The growth and immersion of our government is not only felt by the people in our daily lives, but by the government itself.  The states, each and every one of them, have felt the burden of new laws and regulations. Federalism, by rough definition, is a contract between several pre-existing groups or states that are held together by a constitution, providing for a central or federal authority, in which both sovereigns are granted independent powers and responsibilities.  Simply put: the states and the federal government share the power.

In a personal letter, detailing his thoughts on Federalism, Thomas Jefferson argues to:

“Let the national government be entrusted with defence of the nation, and its foreign and  federal relations; the state governments with the civil rights, laws, police, and administration of what concerns the state generally.  It is by dividing and subdividing these republics from the great national one…that all will be done for the best.”

Recently, new laws and regulations are forcing states to comply with federal mandates that cost billions of dollars while federal agencies have lost court battles for over-stepping their authority within the states.
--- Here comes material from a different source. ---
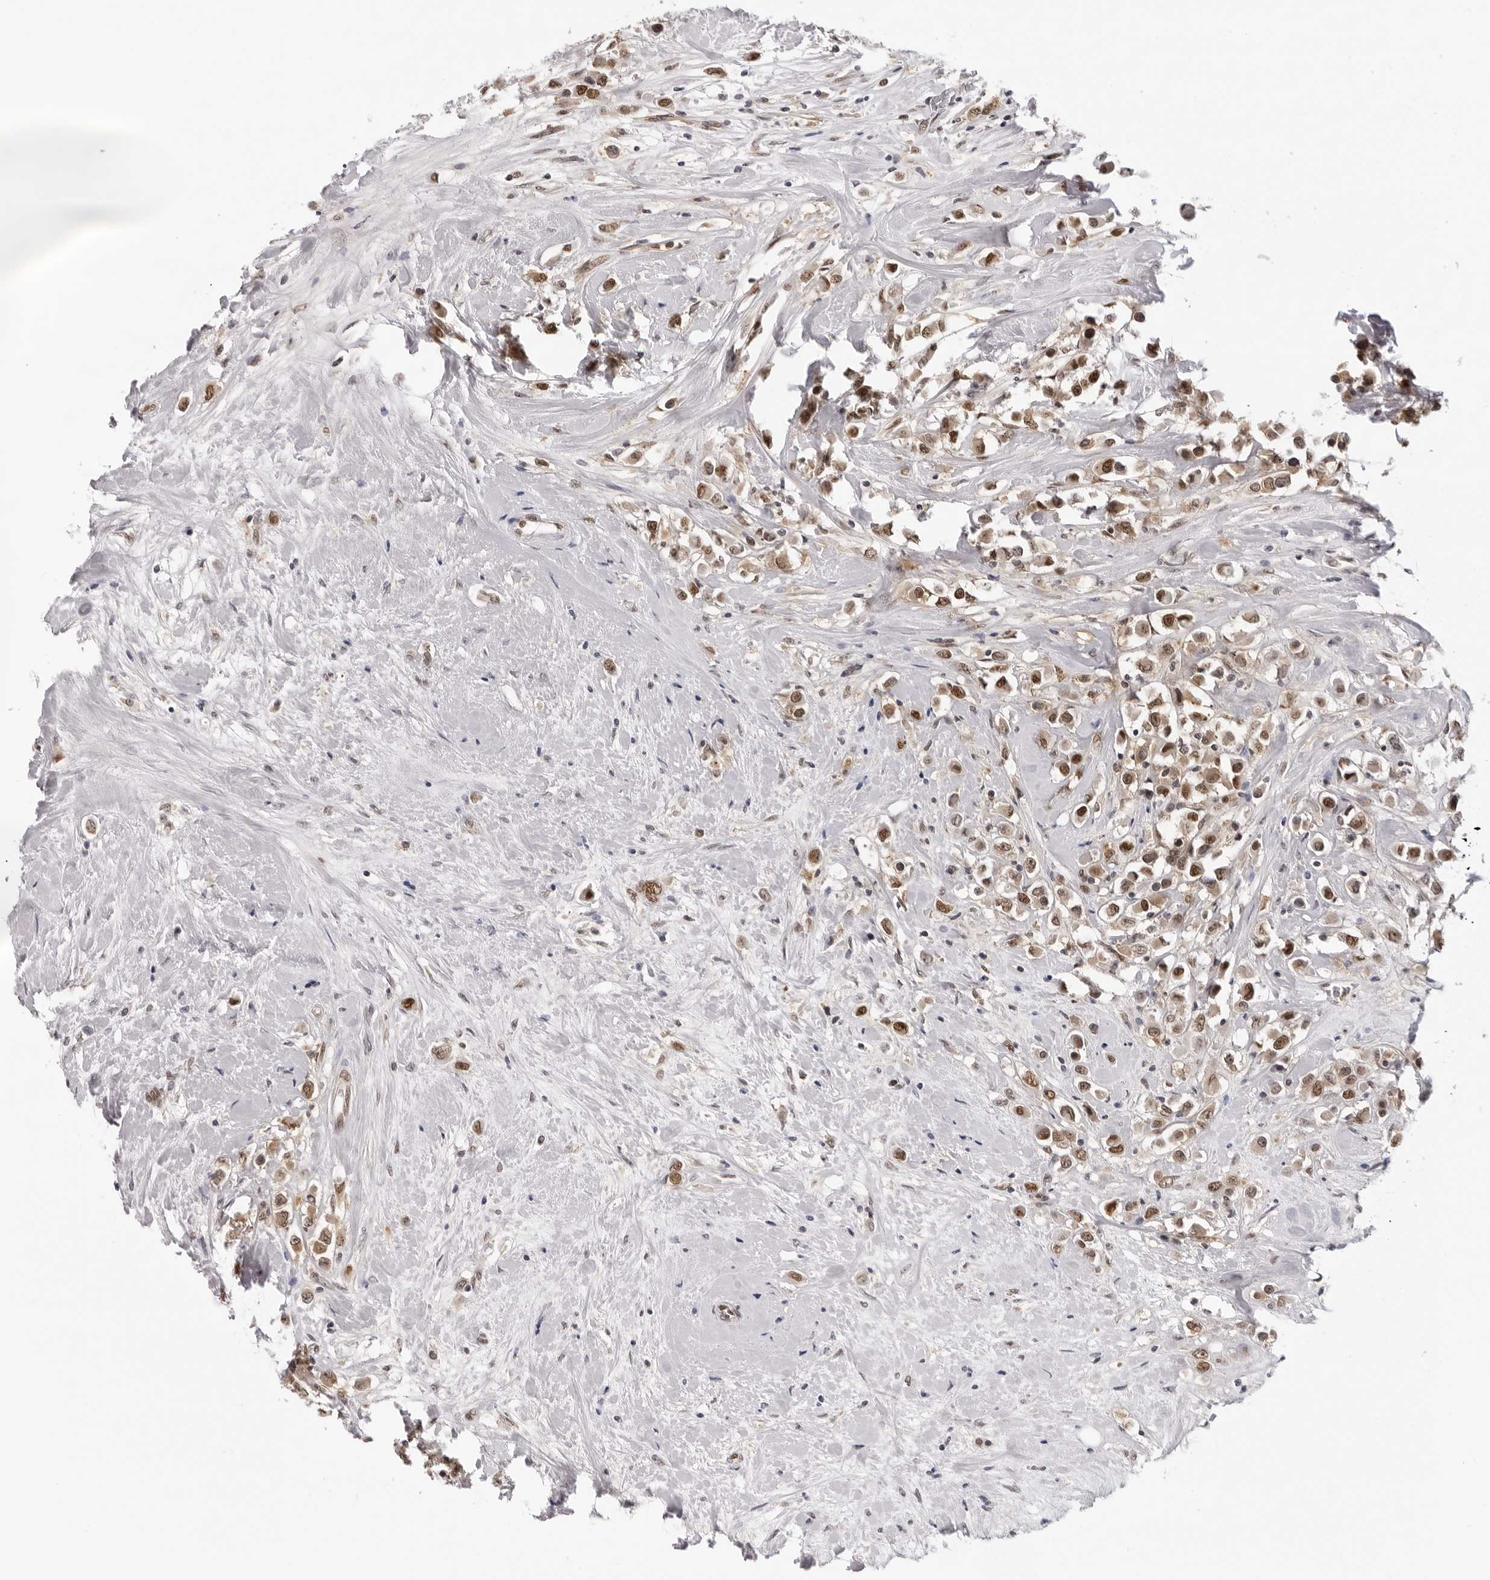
{"staining": {"intensity": "moderate", "quantity": ">75%", "location": "nuclear"}, "tissue": "breast cancer", "cell_type": "Tumor cells", "image_type": "cancer", "snomed": [{"axis": "morphology", "description": "Duct carcinoma"}, {"axis": "topography", "description": "Breast"}], "caption": "Brown immunohistochemical staining in human intraductal carcinoma (breast) demonstrates moderate nuclear positivity in approximately >75% of tumor cells. (Brightfield microscopy of DAB IHC at high magnification).", "gene": "WDR77", "patient": {"sex": "female", "age": 61}}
The EPA has been on the losing side of several court decisions.  Of note though, is the EPA’s Cross State Air Pollution Rule (CSAPR) loss in EME Homer City Generation v. EPA, in which the D.C. Circuit Court of Appeals struck down the rule.  CSAPR was seeking to improve air quality.  As air, and the emissions that go with it, travel not only through a state, but also downwind to other states, it becomes a complex problem.  Congress specifically set up a federalist approach to this problem, in the Clean Air Act, in which the federal government would set the standards for air quality, and the states would figure out the best way to implement and enforce the set standards.  Thus, the EPA was not given authority to set caps on emissions as they see fit and impede a states approved implementation plan; the EPA tried to anyways.  The case shows that CSAPR represents an overreach of the EPA into the authority and laws held by the states.  The cost of CSAPR: $2.7 billion.

The Affordable Care Act (PPACA) is set to take a toll on the states as well.  Obamacare, as the PPACA is commonly referred to, seeks to implement the largest expansion of Medicaid in history, and it will hit the states hard.  Many states, such as Florida and Texas, are planning to opt out or cut Medicaid funding, which is already a demanding part of a state’s budget, in response to the expansion.  Texas estimates that the expansion may cost the state $27 billion in the next decade and Florida estimates the costs to be over $10 billion.  The PPACA is already reaching far into the states.  The current cost of the PPACA’s regulation burdens on states: $7.2 billion.

In the past three years, the government has grown immensely.  There has been an ideological shift from a belief in the people and the states, to the belief in federal government above all.  The rules and laws, noted above, are only a couple of examples of the federal government pushing to expand its powers.  Our country was founded in order to escape a supreme power, let’s make sure it doesn’t happen again.